• **Task brief**
Output the data in full. Keep every entry exactly as written.

+-------+

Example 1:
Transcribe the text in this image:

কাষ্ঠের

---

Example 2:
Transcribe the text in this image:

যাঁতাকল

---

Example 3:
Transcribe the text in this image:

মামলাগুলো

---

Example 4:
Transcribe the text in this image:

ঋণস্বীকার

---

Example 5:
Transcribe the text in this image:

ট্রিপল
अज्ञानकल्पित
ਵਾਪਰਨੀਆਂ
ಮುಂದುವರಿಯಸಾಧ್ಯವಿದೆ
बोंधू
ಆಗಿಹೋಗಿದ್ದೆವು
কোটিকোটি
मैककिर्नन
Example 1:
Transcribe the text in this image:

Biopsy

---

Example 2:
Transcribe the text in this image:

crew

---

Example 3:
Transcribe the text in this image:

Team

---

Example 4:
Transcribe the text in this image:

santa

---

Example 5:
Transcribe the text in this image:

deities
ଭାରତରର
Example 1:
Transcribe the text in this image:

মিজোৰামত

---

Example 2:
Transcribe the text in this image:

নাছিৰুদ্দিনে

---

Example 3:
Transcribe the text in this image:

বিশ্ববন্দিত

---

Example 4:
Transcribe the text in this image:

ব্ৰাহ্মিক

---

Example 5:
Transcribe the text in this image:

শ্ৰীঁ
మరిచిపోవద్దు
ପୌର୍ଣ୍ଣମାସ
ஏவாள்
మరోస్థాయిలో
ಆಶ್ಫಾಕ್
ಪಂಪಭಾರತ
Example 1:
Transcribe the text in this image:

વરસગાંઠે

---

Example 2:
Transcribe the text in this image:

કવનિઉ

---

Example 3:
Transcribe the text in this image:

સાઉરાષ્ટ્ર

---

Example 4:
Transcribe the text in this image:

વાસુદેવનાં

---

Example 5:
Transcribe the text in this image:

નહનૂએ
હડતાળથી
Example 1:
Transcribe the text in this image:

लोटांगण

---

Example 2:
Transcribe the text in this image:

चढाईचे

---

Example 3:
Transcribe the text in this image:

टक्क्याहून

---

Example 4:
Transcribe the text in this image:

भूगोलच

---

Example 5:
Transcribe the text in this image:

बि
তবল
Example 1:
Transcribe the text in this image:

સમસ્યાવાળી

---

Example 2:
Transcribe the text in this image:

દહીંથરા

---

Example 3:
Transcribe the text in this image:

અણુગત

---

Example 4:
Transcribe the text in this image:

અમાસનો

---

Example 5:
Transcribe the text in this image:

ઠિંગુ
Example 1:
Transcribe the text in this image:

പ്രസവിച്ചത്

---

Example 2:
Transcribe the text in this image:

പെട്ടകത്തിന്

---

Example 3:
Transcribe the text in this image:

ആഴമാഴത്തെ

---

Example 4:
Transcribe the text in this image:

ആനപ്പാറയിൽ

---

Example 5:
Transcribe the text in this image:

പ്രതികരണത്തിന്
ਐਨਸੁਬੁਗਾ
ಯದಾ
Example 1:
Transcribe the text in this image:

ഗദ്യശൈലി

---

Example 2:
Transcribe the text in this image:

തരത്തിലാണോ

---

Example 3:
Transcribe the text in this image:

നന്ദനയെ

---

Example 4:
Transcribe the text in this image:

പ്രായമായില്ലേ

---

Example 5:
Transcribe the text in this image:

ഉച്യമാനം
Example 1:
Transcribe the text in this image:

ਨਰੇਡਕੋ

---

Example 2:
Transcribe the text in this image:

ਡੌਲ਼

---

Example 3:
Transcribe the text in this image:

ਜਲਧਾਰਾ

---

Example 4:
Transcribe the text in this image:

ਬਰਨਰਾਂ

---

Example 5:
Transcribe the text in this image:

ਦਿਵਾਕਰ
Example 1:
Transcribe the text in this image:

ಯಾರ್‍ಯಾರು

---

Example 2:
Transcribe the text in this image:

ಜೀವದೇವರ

+-------+

• **Response to this task**
Example 1:
Transcribe the text in this image:

কাষ্ঠের

---

Example 2:
Transcribe the text in this image:

যাঁতাকল

---

Example 3:
Transcribe the text in this image:

মামলাগুলো

---

Example 4:
Transcribe the text in this image:

ঋণস্বীকার

---

Example 5:
Transcribe the text in this image:

ট্রিপল
अज्ञानकल्पित
ਵਾਪਰਨੀਆਂ
ಮುಂದುವರಿಯಸಾಧ್ಯವಿದೆ
बोंधू
ಆಗಿಹೋಗಿದ್ದೆವು
কোটিকোটি
मैककिर्नन
Example 1:
Transcribe the text in this image:

Biopsy

---

Example 2:
Transcribe the text in this image:

crew

---

Example 3:
Transcribe the text in this image:

Team

---

Example 4:
Transcribe the text in this image:

santa

---

Example 5:
Transcribe the text in this image:

deities
ଭାରତରର
Example 1:
Transcribe the text in this image:

মিজোৰামত

---

Example 2:
Transcribe the text in this image:

নাছিৰুদ্দিনে

---

Example 3:
Transcribe the text in this image:

বিশ্ববন্দিত

---

Example 4:
Transcribe the text in this image:

ব্ৰাহ্মিক

---

Example 5:
Transcribe the text in this image:

শ্ৰীঁ
మరిచిపోవద్దు
ପୌର୍ଣ୍ଣମାସ
ஏவாள்
మరోస్థాయిలో
ಆಶ್ಫಾಕ್
ಪಂಪಭಾರತ
Example 1:
Transcribe the text in this image:

વરસગાંઠે

---

Example 2:
Transcribe the text in this image:

કવનિઉ

---

Example 3:
Transcribe the text in this image:

સાઉરાષ્ટ્ર

---

Example 4:
Transcribe the text in this image:

વાસુદેવનાં

---

Example 5:
Transcribe the text in this image:

નહનૂએ
હડતાળથી
Example 1:
Transcribe the text in this image:

लोटांगण

---

Example 2:
Transcribe the text in this image:

चढाईचे

---

Example 3:
Transcribe the text in this image:

टक्क्याहून

---

Example 4:
Transcribe the text in this image:

भूगोलच

---

Example 5:
Transcribe the text in this image:

बि
তবল
Example 1:
Transcribe the text in this image:

સમસ્યાવાળી

---

Example 2:
Transcribe the text in this image:

દહીંથરા

---

Example 3:
Transcribe the text in this image:

અણુગત

---

Example 4:
Transcribe the text in this image:

અમાસનો

---

Example 5:
Transcribe the text in this image:

ઠિંગુ
Example 1:
Transcribe the text in this image:

പ്രസവിച്ചത്

---

Example 2:
Transcribe the text in this image:

പെട്ടകത്തിന്

---

Example 3:
Transcribe the text in this image:

ആഴമാഴത്തെ

---

Example 4:
Transcribe the text in this image:

ആനപ്പാറയിൽ

---

Example 5:
Transcribe the text in this image:

പ്രതികരണത്തിന്
ਐਨਸੁਬੁਗਾ
ಯದಾ
Example 1:
Transcribe the text in this image:

ഗദ്യശൈലി

---

Example 2:
Transcribe the text in this image:

തരത്തിലാണോ

---

Example 3:
Transcribe the text in this image:

നന്ദനയെ

---

Example 4:
Transcribe the text in this image:

പ്രായമായില്ലേ

---

Example 5:
Transcribe the text in this image:

ഉച്യമാനം
Example 1:
Transcribe the text in this image:

ਨਰੇਡਕੋ

---

Example 2:
Transcribe the text in this image:

ਡੌਲ਼

---

Example 3:
Transcribe the text in this image:

ਜਲਧਾਰਾ

---

Example 4:
Transcribe the text in this image:

ਬਰਨਰਾਂ

---

Example 5:
Transcribe the text in this image:

ਦਿਵਾਕਰ
Example 1:
Transcribe the text in this image:

ಯಾರ್‍ಯಾರು

---

Example 2:
Transcribe the text in this image:

ಜೀವದೇವರ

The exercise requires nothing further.